## Directions
Turn the data starting at the line that contains "Tell me, as" and ending at the line that contains "Answer: approximately 45°" into a numbered list, with blank lines left out.

## Records for the exercise
BEGIN

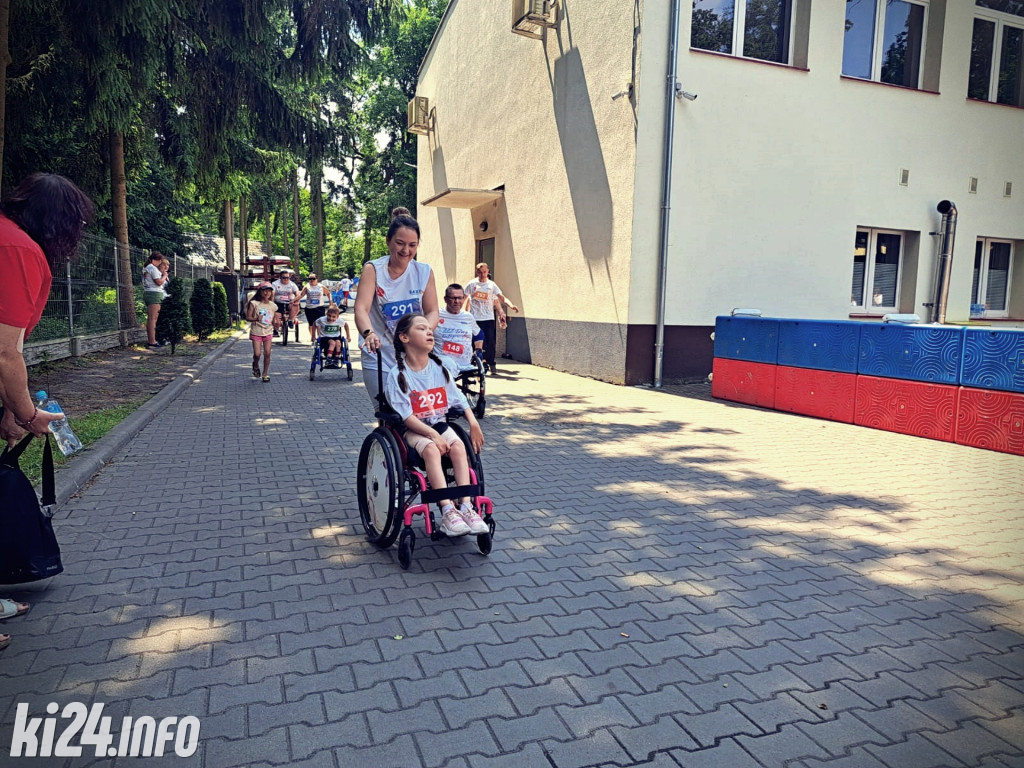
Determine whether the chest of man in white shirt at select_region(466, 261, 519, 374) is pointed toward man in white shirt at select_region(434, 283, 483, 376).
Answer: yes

END
BEGIN

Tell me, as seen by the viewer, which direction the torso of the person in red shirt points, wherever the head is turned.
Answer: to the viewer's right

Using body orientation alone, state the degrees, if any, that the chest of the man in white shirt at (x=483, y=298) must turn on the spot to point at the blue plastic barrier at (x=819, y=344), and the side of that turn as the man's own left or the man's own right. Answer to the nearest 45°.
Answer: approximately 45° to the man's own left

END

## Exercise solution
1. Tell me, as seen by the viewer, which direction the torso of the person in red shirt points, wherever the head is turned.
2. Answer: to the viewer's right
3. Using body orientation alone, state the degrees, if any, that the chest of the man in white shirt at (x=483, y=298) must turn on the spot to point at the blue plastic barrier at (x=819, y=344), and the side of that turn as the man's own left or the man's own right. Answer to the nearest 45°.
4. Answer: approximately 45° to the man's own left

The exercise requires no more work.